Carolyn’s paranoid mind tells her that Patrick Sawhill and Julio Alcala must be the ones involved in all of this, the ones who retrieved the decaying body from the well, the ones watching her at the Halloween party in The Red Fox, and the ones who attacked Barry. It must be them, or at least an accomplice of theirs. After all, they’re the only people she can think of who’d have a reason to silence her.
Carolyn stands in the bathroom and calls the hospital at just gone midnight to check up on Barry. The nurse informs her that nothing has changed, and that Barry is still sleeping. She leaves her mobile number with the nurse and asks that she rings her if there is any news.
It’s now 4:00 am, and after showering, ordering a takeaway (not that Carolyn has eaten much of it) and filling Jeanette in with the details she missed during the car ride, Carolyn is wide awake and listening to her mother snore and grunt in the bed opposite. The cheap, itchy blanket is pulled right up to Jeanette’s face and she is mumbling things like Leave her alone and It’s our fault. Carolyn assumes it’s stress caused by what she’s just told her. It must be playing on her mind.
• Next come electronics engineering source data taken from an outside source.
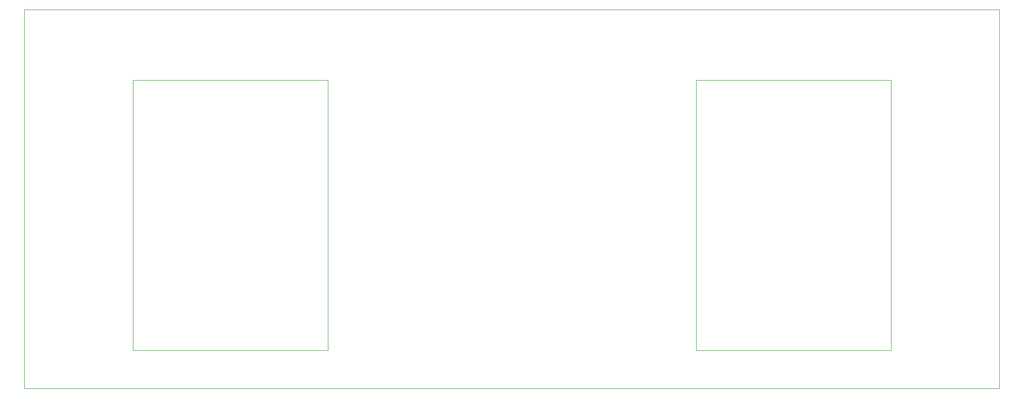
<source format=gbr>
%TF.GenerationSoftware,KiCad,Pcbnew,9.0.7*%
%TF.CreationDate,2026-01-26T22:48:02-06:00*%
%TF.ProjectId,FADETUBE_MIDI,46414445-5455-4424-955f-4d4944492e6b,rev?*%
%TF.SameCoordinates,Original*%
%TF.FileFunction,Profile,NP*%
%FSLAX46Y46*%
G04 Gerber Fmt 4.6, Leading zero omitted, Abs format (unit mm)*
G04 Created by KiCad (PCBNEW 9.0.7) date 2026-01-26 22:48:02*
%MOMM*%
%LPD*%
G01*
G04 APERTURE LIST*
%TA.AperFunction,Profile*%
%ADD10C,0.050000*%
%TD*%
G04 APERTURE END LIST*
D10*
X-90000000Y35000000D02*
X90000000Y35000000D01*
X90000000Y-35000000D01*
X-90000000Y-35000000D01*
X-90000000Y35000000D01*
X-70000000Y22000000D02*
X-34000000Y22000000D01*
X-34000000Y-28000000D01*
X-70000000Y-28000000D01*
X-70000000Y22000000D01*
X34000000Y22000000D02*
X70000000Y22000000D01*
X70000000Y-28000000D01*
X34000000Y-28000000D01*
X34000000Y22000000D01*
M02*

</source>
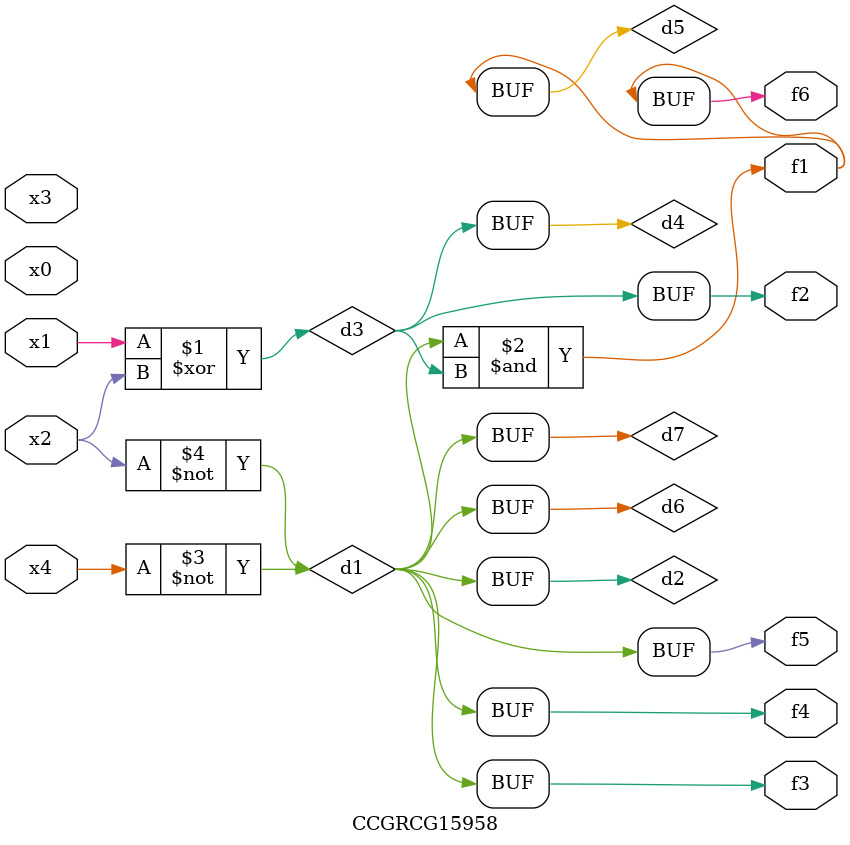
<source format=v>
module CCGRCG15958(
	input x0, x1, x2, x3, x4,
	output f1, f2, f3, f4, f5, f6
);

	wire d1, d2, d3, d4, d5, d6, d7;

	not (d1, x4);
	not (d2, x2);
	xor (d3, x1, x2);
	buf (d4, d3);
	and (d5, d1, d3);
	buf (d6, d1, d2);
	buf (d7, d2);
	assign f1 = d5;
	assign f2 = d4;
	assign f3 = d7;
	assign f4 = d7;
	assign f5 = d7;
	assign f6 = d5;
endmodule

</source>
Carolyn brings her mind back to Barry. The thought of him being paralysed and unable to work or walk properly again, due to her foolish decision of not consulting the police, rests heavily on her mind. The thought causes her to feel like fleeing to the bathroom to throw up. The thought of having to contact Barry’s daughter, Amy, and tell her that her father is dead or paralysed, brings her to weep into her mouldy-smelling pillow. She agrees that, if Barry comes through this, she’ll support him and make it up to him. Whatever he needs, she’ll provide, even if that means selling her shop in Leeds to pay for it.
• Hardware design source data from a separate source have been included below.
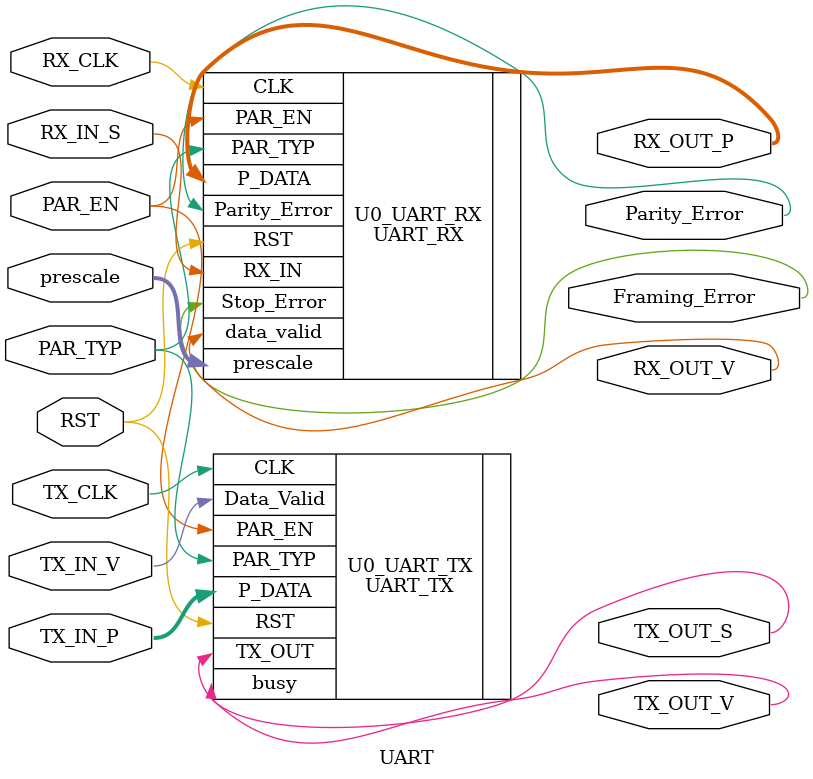
<source format=v>
module UART #(parameter OP_WIDTH = 8)
(
    input wire RST,
    input wire TX_CLK,
    input wire RX_CLK,
    input wire PAR_TYP,
    input wire PAR_EN,
    input wire TX_IN_V,
    input wire [OP_WIDTH-1:0] TX_IN_P,
    output wire TX_OUT_S,
    output wire TX_OUT_V,
    input wire RX_IN_S,
    input wire [5:0] prescale,
    output wire RX_OUT_V,
    output wire [OP_WIDTH-1:0] RX_OUT_P,
    output wire Parity_Error,
    output wire Framing_Error
);

UART_TX U0_UART_TX(
    .CLK (TX_CLK),
    .RST (RST),
    .P_DATA (TX_IN_P),
    .Data_Valid (TX_IN_V),
    .PAR_EN (PAR_EN),
    .PAR_TYP (PAR_TYP),
    .TX_OUT (TX_OUT_S),
    .busy (TX_OUT_V)
);

UART_RX U0_UART_RX(
    .CLK (RX_CLK),
    .RST (RST),
    .RX_IN (RX_IN_S),
    .prescale (prescale),
    .PAR_EN (PAR_EN),
    .PAR_TYP (PAR_TYP),
    .data_valid (RX_OUT_V),
    .P_DATA (RX_OUT_P),
    .Parity_Error (Parity_Error),
    .Stop_Error (Framing_Error)
);

endmodule

</source>
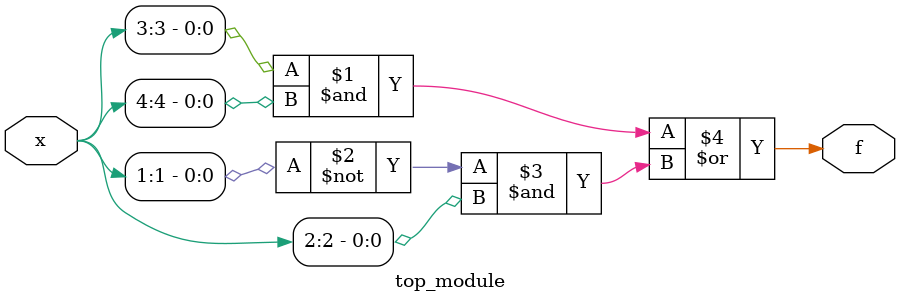
<source format=sv>
module top_module (
    input [4:1] x,
    output wire f
);

assign f = (x[3] & x[4]) | (~x[1] & x[2]);

endmodule

</source>
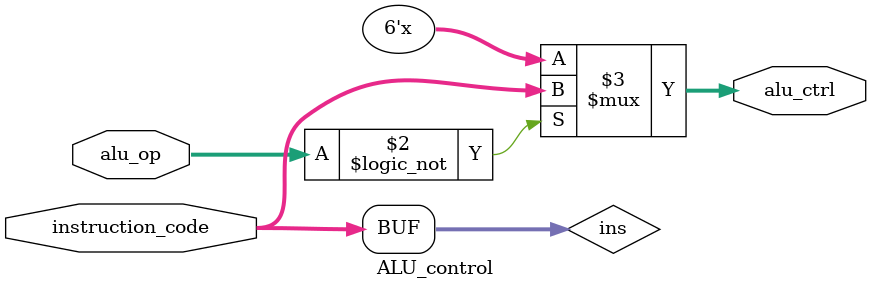
<source format=v>
module ALU_control(

	input [5:0] instruction_code,
	input [1:0] alu_op,
	
	output reg [5:0] alu_ctrl

);

	wire [5:0] ins;
	assign ins = instruction_code [5:0];

	always @(instruction_code, alu_op) begin
		if (alu_op == 0) begin //R -Type
			alu_ctrl <= ins;
		end
	end
endmodule 
</source>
After hours of trying, Carolyn finally begins to drift off to sleep. She’s hugging the spare pillow tightly betwe
en her arms, dreaming that she’s sitting on the fallen tree at the bottom of the winding path. Next to her is the coat that belongs to Dylan Lloyd. The fog is thick around her, thicker than earlier on, making it almost impossible to see more than a few metres ahead. When she hears the rattling in the bushes, it isn’t the hungry raven that emerges this time, it’s Patrick Sawhill. He’s clutching a huge butcher’s knife with fresh blood along the blade and a demonic grin on his face. Barry’s screams as he’s attacked and left for dead are piercingly loud, and his cries echo around her, bouncing off the trees before fading out into the wilderness.
Carolyn and Patrick Sawhill’s eyes meet. He moves forward, and Carolyn doesn’t give him the chance to get any closer. She runs.
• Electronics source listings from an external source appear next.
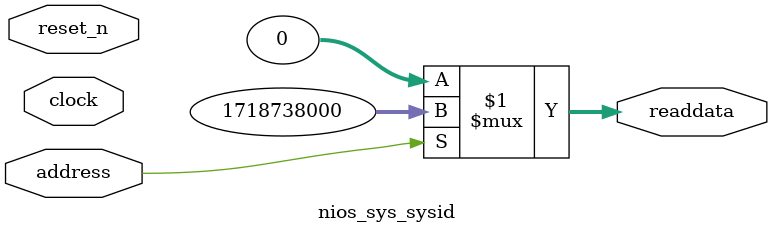
<source format=v>



// synthesis translate_off
`timescale 1ns / 1ps
// synthesis translate_on

// turn off superfluous verilog processor warnings 
// altera message_level Level1 
// altera message_off 10034 10035 10036 10037 10230 10240 10030 

module nios_sys_sysid (
               // inputs:
                address,
                clock,
                reset_n,

               // outputs:
                readdata
             )
;

  output  [ 31: 0] readdata;
  input            address;
  input            clock;
  input            reset_n;

  wire    [ 31: 0] readdata;
  //control_slave, which is an e_avalon_slave
  assign readdata = address ? 1718738000 : 0;

endmodule



</source>
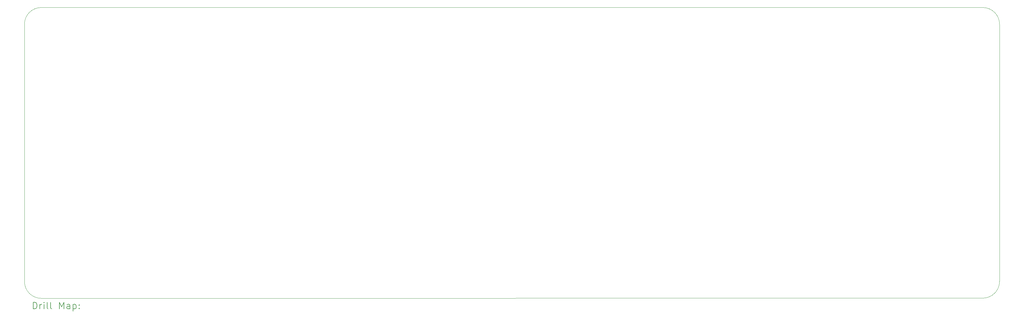
<source format=gbr>
%TF.GenerationSoftware,KiCad,Pcbnew,8.0.4*%
%TF.CreationDate,2024-10-07T12:43:49-04:00*%
%TF.ProjectId,Signal_Processing_Board,5369676e-616c-45f5-9072-6f6365737369,rev?*%
%TF.SameCoordinates,Original*%
%TF.FileFunction,Drillmap*%
%TF.FilePolarity,Positive*%
%FSLAX45Y45*%
G04 Gerber Fmt 4.5, Leading zero omitted, Abs format (unit mm)*
G04 Created by KiCad (PCBNEW 8.0.4) date 2024-10-07 12:43:49*
%MOMM*%
%LPD*%
G01*
G04 APERTURE LIST*
%ADD10C,0.050000*%
%ADD11C,0.200000*%
G04 APERTURE END LIST*
D10*
X36670000Y-10350000D02*
X36670000Y-18020000D01*
X8122000Y-18525000D02*
G75*
G02*
X7622000Y-18025000I0J500000D01*
G01*
X36670000Y-18020000D02*
G75*
G02*
X36170000Y-18520000I-500000J0D01*
G01*
X7622000Y-10350000D02*
G75*
G02*
X8122000Y-9850000I500000J0D01*
G01*
X8122000Y-9850000D02*
X36170000Y-9850000D01*
X36170000Y-18520000D02*
X8122000Y-18525000D01*
X7622000Y-18025000D02*
X7622000Y-10350000D01*
X36170000Y-9850000D02*
G75*
G02*
X36670000Y-10350000I0J-500000D01*
G01*
D11*
X7880277Y-18838984D02*
X7880277Y-18638984D01*
X7880277Y-18638984D02*
X7927896Y-18638984D01*
X7927896Y-18638984D02*
X7956467Y-18648508D01*
X7956467Y-18648508D02*
X7975515Y-18667555D01*
X7975515Y-18667555D02*
X7985039Y-18686603D01*
X7985039Y-18686603D02*
X7994562Y-18724698D01*
X7994562Y-18724698D02*
X7994562Y-18753270D01*
X7994562Y-18753270D02*
X7985039Y-18791365D01*
X7985039Y-18791365D02*
X7975515Y-18810412D01*
X7975515Y-18810412D02*
X7956467Y-18829460D01*
X7956467Y-18829460D02*
X7927896Y-18838984D01*
X7927896Y-18838984D02*
X7880277Y-18838984D01*
X8080277Y-18838984D02*
X8080277Y-18705650D01*
X8080277Y-18743746D02*
X8089801Y-18724698D01*
X8089801Y-18724698D02*
X8099324Y-18715174D01*
X8099324Y-18715174D02*
X8118372Y-18705650D01*
X8118372Y-18705650D02*
X8137420Y-18705650D01*
X8204086Y-18838984D02*
X8204086Y-18705650D01*
X8204086Y-18638984D02*
X8194562Y-18648508D01*
X8194562Y-18648508D02*
X8204086Y-18658031D01*
X8204086Y-18658031D02*
X8213610Y-18648508D01*
X8213610Y-18648508D02*
X8204086Y-18638984D01*
X8204086Y-18638984D02*
X8204086Y-18658031D01*
X8327896Y-18838984D02*
X8308848Y-18829460D01*
X8308848Y-18829460D02*
X8299324Y-18810412D01*
X8299324Y-18810412D02*
X8299324Y-18638984D01*
X8432658Y-18838984D02*
X8413610Y-18829460D01*
X8413610Y-18829460D02*
X8404086Y-18810412D01*
X8404086Y-18810412D02*
X8404086Y-18638984D01*
X8661229Y-18838984D02*
X8661229Y-18638984D01*
X8661229Y-18638984D02*
X8727896Y-18781841D01*
X8727896Y-18781841D02*
X8794563Y-18638984D01*
X8794563Y-18638984D02*
X8794563Y-18838984D01*
X8975515Y-18838984D02*
X8975515Y-18734222D01*
X8975515Y-18734222D02*
X8965991Y-18715174D01*
X8965991Y-18715174D02*
X8946944Y-18705650D01*
X8946944Y-18705650D02*
X8908848Y-18705650D01*
X8908848Y-18705650D02*
X8889801Y-18715174D01*
X8975515Y-18829460D02*
X8956467Y-18838984D01*
X8956467Y-18838984D02*
X8908848Y-18838984D01*
X8908848Y-18838984D02*
X8889801Y-18829460D01*
X8889801Y-18829460D02*
X8880277Y-18810412D01*
X8880277Y-18810412D02*
X8880277Y-18791365D01*
X8880277Y-18791365D02*
X8889801Y-18772317D01*
X8889801Y-18772317D02*
X8908848Y-18762793D01*
X8908848Y-18762793D02*
X8956467Y-18762793D01*
X8956467Y-18762793D02*
X8975515Y-18753270D01*
X9070753Y-18705650D02*
X9070753Y-18905650D01*
X9070753Y-18715174D02*
X9089801Y-18705650D01*
X9089801Y-18705650D02*
X9127896Y-18705650D01*
X9127896Y-18705650D02*
X9146944Y-18715174D01*
X9146944Y-18715174D02*
X9156467Y-18724698D01*
X9156467Y-18724698D02*
X9165991Y-18743746D01*
X9165991Y-18743746D02*
X9165991Y-18800889D01*
X9165991Y-18800889D02*
X9156467Y-18819936D01*
X9156467Y-18819936D02*
X9146944Y-18829460D01*
X9146944Y-18829460D02*
X9127896Y-18838984D01*
X9127896Y-18838984D02*
X9089801Y-18838984D01*
X9089801Y-18838984D02*
X9070753Y-18829460D01*
X9251705Y-18819936D02*
X9261229Y-18829460D01*
X9261229Y-18829460D02*
X9251705Y-18838984D01*
X9251705Y-18838984D02*
X9242182Y-18829460D01*
X9242182Y-18829460D02*
X9251705Y-18819936D01*
X9251705Y-18819936D02*
X9251705Y-18838984D01*
X9251705Y-18715174D02*
X9261229Y-18724698D01*
X9261229Y-18724698D02*
X9251705Y-18734222D01*
X9251705Y-18734222D02*
X9242182Y-18724698D01*
X9242182Y-18724698D02*
X9251705Y-18715174D01*
X9251705Y-18715174D02*
X9251705Y-18734222D01*
M02*

</source>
Patrick Sawhill begins chasing after her. Only in this dream, Carolyn’s legs refuse to work properly; they feel tired and limp. Patrick Sawhill, overweight as he is in reality, isn’t having any trouble breathing or running. Here, in Carolyn’s dream, he comes at her with the speed of an athlete, slashing his blood-smeared blade side to side, barely missing Carolyn’s back as he chuckles loudly.
Carolyn runs through the woods; she tries screaming for help but her throat is blocked. It feels as if she’s swallowed an apple whole. She can only just breathe.
She runs, jumping over tree branches and landing in puddles full of sloppy mud. Her foot becomes stuck in the mud. Patrick Sawhill is catching up; she can hear him coming through the trees. She pulls and pulls until the earth finally releases her foot, though it keeps her boot. She hasn’t the time to reach for it, so she turns and runs on without it. Thorn bushes nick at her legs and tear at her clothes, and stones pierce the sole of her foot while leafless branches whip at her face. Running alongside her, in partnership with the fat man, is Julio Alcala. He too has a wide, inhuman grin reaching to the deep scar on his cheek.
Finally the trees begin to thin out. She holds her hands out in front of her and pushes through the branches until she comes to the opening.